=== Recorded data ===
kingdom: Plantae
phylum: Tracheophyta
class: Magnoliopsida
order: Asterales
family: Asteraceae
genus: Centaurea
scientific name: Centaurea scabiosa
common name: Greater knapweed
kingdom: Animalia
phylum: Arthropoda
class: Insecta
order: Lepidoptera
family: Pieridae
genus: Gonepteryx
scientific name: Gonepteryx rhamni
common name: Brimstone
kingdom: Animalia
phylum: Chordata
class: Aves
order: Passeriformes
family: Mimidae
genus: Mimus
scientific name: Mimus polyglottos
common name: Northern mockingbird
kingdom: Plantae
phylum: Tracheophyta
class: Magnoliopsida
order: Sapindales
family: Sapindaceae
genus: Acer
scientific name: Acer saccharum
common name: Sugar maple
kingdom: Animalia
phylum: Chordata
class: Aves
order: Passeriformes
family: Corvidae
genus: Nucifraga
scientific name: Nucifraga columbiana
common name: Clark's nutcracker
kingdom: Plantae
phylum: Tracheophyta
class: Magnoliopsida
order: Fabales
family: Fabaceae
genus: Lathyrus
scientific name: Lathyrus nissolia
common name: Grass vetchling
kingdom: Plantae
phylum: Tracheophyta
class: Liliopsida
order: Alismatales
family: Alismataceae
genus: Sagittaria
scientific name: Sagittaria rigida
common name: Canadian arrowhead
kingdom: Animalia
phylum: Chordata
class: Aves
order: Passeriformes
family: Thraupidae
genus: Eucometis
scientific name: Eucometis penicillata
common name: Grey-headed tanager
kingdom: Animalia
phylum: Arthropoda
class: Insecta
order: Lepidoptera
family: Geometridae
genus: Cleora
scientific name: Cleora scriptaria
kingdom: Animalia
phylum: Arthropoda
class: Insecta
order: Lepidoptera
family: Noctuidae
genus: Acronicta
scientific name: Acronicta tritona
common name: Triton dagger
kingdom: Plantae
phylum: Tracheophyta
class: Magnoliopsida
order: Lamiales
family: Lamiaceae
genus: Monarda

=== DO THIS ===
Copy out every line of the material above with no changes.

=== OUTPUT BELOW ===
kingdom: Plantae
phylum: Tracheophyta
class: Magnoliopsida
order: Asterales
family: Asteraceae
genus: Centaurea
scientific name: Centaurea scabiosa
common name: Greater knapweed
kingdom: Animalia
phylum: Arthropoda
class: Insecta
order: Lepidoptera
family: Pieridae
genus: Gonepteryx
scientific name: Gonepteryx rhamni
common name: Brimstone
kingdom: Animalia
phylum: Chordata
class: Aves
order: Passeriformes
family: Mimidae
genus: Mimus
scientific name: Mimus polyglottos
common name: Northern mockingbird
kingdom: Plantae
phylum: Tracheophyta
class: Magnoliopsida
order: Sapindales
family: Sapindaceae
genus: Acer
scientific name: Acer saccharum
common name: Sugar maple
kingdom: Animalia
phylum: Chordata
class: Aves
order: Passeriformes
family: Corvidae
genus: Nucifraga
scientific name: Nucifraga columbiana
common name: Clark's nutcracker
kingdom: Plantae
phylum: Tracheophyta
class: Magnoliopsida
order: Fabales
family: Fabaceae
genus: Lathyrus
scientific name: Lathyrus nissolia
common name: Grass vetchling
kingdom: Plantae
phylum: Tracheophyta
class: Liliopsida
order: Alismatales
family: Alismataceae
genus: Sagittaria
scientific name: Sagittaria rigida
common name: Canadian arrowhead
kingdom: Animalia
phylum: Chordata
class: Aves
order: Passeriformes
family: Thraupidae
genus: Eucometis
scientific name: Eucometis penicillata
common name: Grey-headed tanager
kingdom: Animalia
phylum: Arthropoda
class: Insecta
order: Lepidoptera
family: Geometridae
genus: Cleora
scientific name: Cleora scriptaria
kingdom: Animalia
phylum: Arthropoda
class: Insecta
order: Lepidoptera
family: Noctuidae
genus: Acronicta
scientific name: Acronicta tritona
common name: Triton dagger
kingdom: Plantae
phylum: Tracheophyta
class: Magnoliopsida
order: Lamiales
family: Lamiaceae
genus: Monarda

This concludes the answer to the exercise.